10 Nov 2020 4:48 AM GMT
The High Court of Kerala on Tuesday granted anticipatory bail to famous dubbing artist Bhagyalakshmi and feminist activists Diya Sana and Sreelakshmi Arackal who are accused of assaulting and abusing a YouTuber over a derogatory video.Pronouncing the order on the bail application jointly filed by the three women, a single bench of Justice Ashok Menon stated that in the event of their arrest...
The High Court of Kerala on Tuesday granted anticipatory bail to famous dubbing artist Bhagyalakshmi and feminist activists Diya Sana and Sreelakshmi Arackal who are accused of assaulting and abusing a YouTuber over a derogatory video.
Pronouncing the order on the bail application jointly filed by the three women, a single bench of Justice Ashok Menon stated that in the event of their arrest they should be released on bail on furnishing sureties and complying with the conditions as specified in the order. The reasons for allowing bail and the conditions imposed will be known when the complete copy of the order is available.
While reserving orders on the bail applications on October 23, the judge had orally remarked that vigilantism cannot be encouraged.
"Not proper to take law into your hands even if the other person has said the nastiest of things", Justice Menon had told the lawyer of the applicants.
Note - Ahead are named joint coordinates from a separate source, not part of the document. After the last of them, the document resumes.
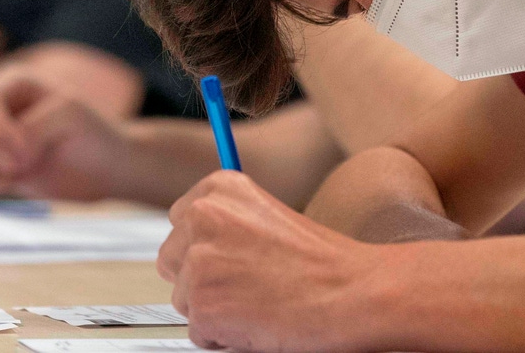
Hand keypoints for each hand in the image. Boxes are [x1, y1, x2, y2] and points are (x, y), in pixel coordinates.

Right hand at [0, 77, 129, 200]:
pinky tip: (12, 183)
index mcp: (17, 83)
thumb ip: (32, 128)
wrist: (108, 170)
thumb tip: (5, 156)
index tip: (24, 151)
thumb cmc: (94, 135)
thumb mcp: (69, 117)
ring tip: (16, 173)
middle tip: (18, 166)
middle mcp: (1, 107)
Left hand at [160, 171, 392, 351]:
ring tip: (257, 302)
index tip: (232, 258)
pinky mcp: (203, 305)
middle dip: (200, 278)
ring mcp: (200, 262)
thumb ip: (227, 222)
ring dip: (213, 308)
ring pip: (183, 298)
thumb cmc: (323, 262)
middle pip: (172, 259)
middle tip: (246, 285)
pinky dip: (222, 336)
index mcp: (219, 188)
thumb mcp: (268, 216)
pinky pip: (198, 331)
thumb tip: (193, 243)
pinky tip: (256, 321)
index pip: (180, 221)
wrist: (353, 292)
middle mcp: (202, 217)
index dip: (205, 247)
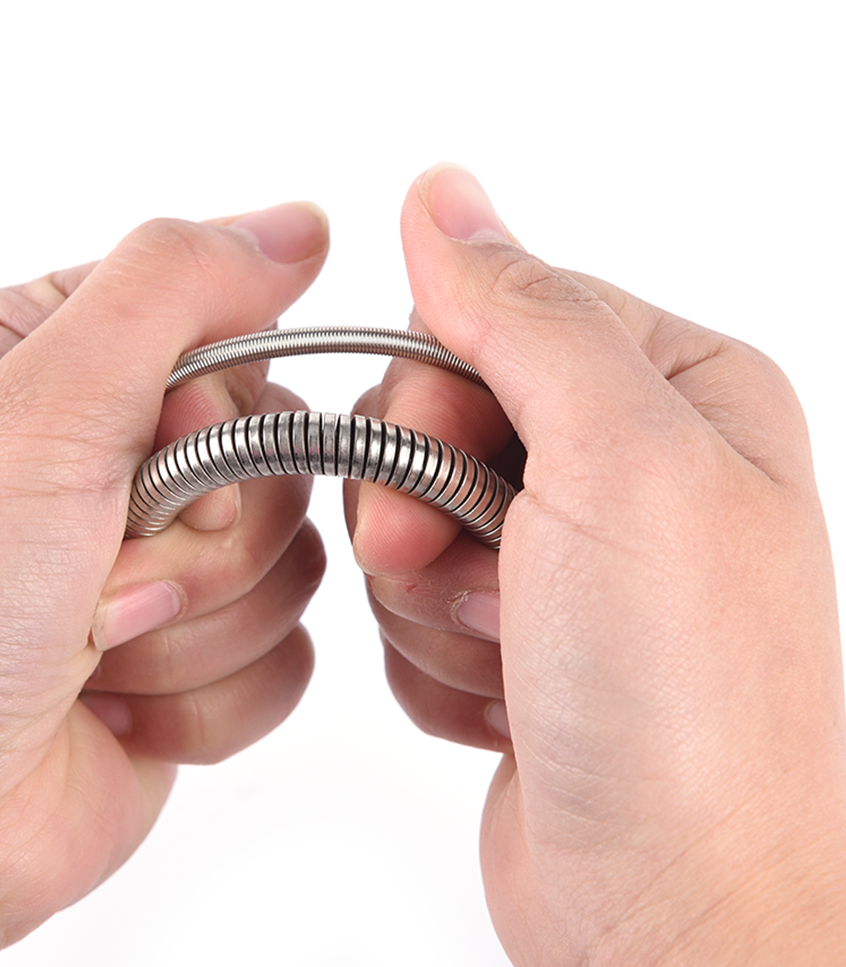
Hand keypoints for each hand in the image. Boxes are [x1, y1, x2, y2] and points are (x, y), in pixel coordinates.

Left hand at [0, 205, 327, 964]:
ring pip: (295, 561)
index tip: (157, 452)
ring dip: (201, 622)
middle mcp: (109, 461)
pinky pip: (289, 655)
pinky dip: (209, 695)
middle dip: (208, 532)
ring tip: (96, 646)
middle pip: (279, 453)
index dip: (220, 403)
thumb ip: (174, 289)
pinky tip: (120, 705)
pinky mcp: (197, 655)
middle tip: (106, 569)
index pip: (226, 332)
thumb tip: (298, 226)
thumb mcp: (35, 407)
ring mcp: (160, 564)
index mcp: (52, 368)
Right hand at [348, 165, 845, 964]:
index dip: (433, 388)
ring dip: (428, 593)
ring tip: (507, 652)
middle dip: (422, 502)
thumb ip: (522, 314)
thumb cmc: (684, 707)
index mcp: (676, 393)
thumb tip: (445, 197)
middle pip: (437, 413)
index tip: (438, 474)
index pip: (495, 316)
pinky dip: (431, 655)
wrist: (675, 912)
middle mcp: (626, 468)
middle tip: (472, 574)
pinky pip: (409, 601)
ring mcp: (566, 555)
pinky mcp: (513, 633)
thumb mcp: (617, 464)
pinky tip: (503, 701)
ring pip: (408, 511)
The lawyer for the accused, Advocate K P Jayachandran, had submitted that the non-bailable provisions mentioned in the FIR - Section 452 (house-trespass with preparation for assault) and 392(robbery) of the Indian Penal Code - are not attracted to the case.
He had submitted that the accused women went to the lodge room of YouTuber Vijay P. Nair at his invitation for a negotiation talk regarding the objectionable video. So, there was no occasion to invoke the offence of trespass with preparation for assault. As regards the allegation of theft of laptop and mobile phone belonging to Vijay Nair, the lawyer had submitted that the women took them from his possession to hand them over to the police. Therefore, there was no dishonest intention to attract Section 392.
The lawyer also had mentioned that following the incident, the Kerala government decided to bring in an ordinance to deal with cyberattacks against women.
Mr. Suman Chakravarthy, the public prosecutor, had submitted that the accused women had posted incriminating videos of their assault on the complainant. Granting them bail will send a wrong message to the society, submitted the prosecutor. He demanded that the accused should surrender and cooperate with the criminal investigation.
"Probably they did not have faith in the police and decided to do it themselves. That also needs to be taken into consideration", Justice Menon had told the Public Prosecutor.
Justice Menon also told the applicant's lawyer in a lighter vein:"If you are bold enough to go and beat up a man, why are you afraid of facing the consequences? Why are you shy about appearing before the police or going to jail?"
The bench had observed that there was no "dishonest intention" behind the taking away of the laptop and the mobile phone of the complainant as the accused handed them over to the police the same day.
The bench had also noted that the custodial interrogation of the accused may not be necessary and no recovery is also sought to be made from them. There was also doubt regarding the application of Section 452 IPC to the case, the judge added.
"But vigilantism cannot be encouraged", Justice Menon had said while reserving orders for October 30.
Earlier, the Additional Sessions Court, Thiruvananthapuram, had dismissed their anticipatory bail application, after observing that granting bail "would give a wrong message to the society that anybody can resort to such vandalism so as to oppress their opponents"
"A civilized society is expected to obey the rule of law of the country so as to maintain peace, law and order and any attack to the said fabric is actionable and cannot be viewed lightly. No one can take law into their hands on the strength of man power or muscle power", observed the court below.
The case relates to the attack made by the three accused against one Vijay P Nair, a YouTuber with a considerable number of followers, who is known for making derogatory and obscene videos about women.
The attack happened on September 26, when the accused barged into the office of Vijay Nair and slapped him, abused him, and poured black oil on his face for making vulgar comments against one of them in particular and 'feminists' in general. They also live-streamed the visuals of the attack via Facebook Live. The women said that they were constrained to resort to the drastic step as the complaint filed before police against Vijay Nair's video failed to elicit any response.
The videos of the attack became viral sparking off intense debates in social media over the correctness of their response.
After the attack, the women were booked by Thampanoor police on a complaint by Vijay Nair under IPC Sections 452 (House-trespass after preparation for hurt, assault or wrongful restraint), 294 B (sings, recites or utters any obscene song, ballad or words, in or near any public place), 323 (punishment for voluntarily causing hurt), 506 (criminal intimidation), 392 (punishment for robbery), 34 (acts done by several persons in furtherance of common intention of the Indian Penal code).
Vijay Nair was also arrested in another FIR for offences under the Information Technology Act, 2000, for posting obscene videos and is under custody at present.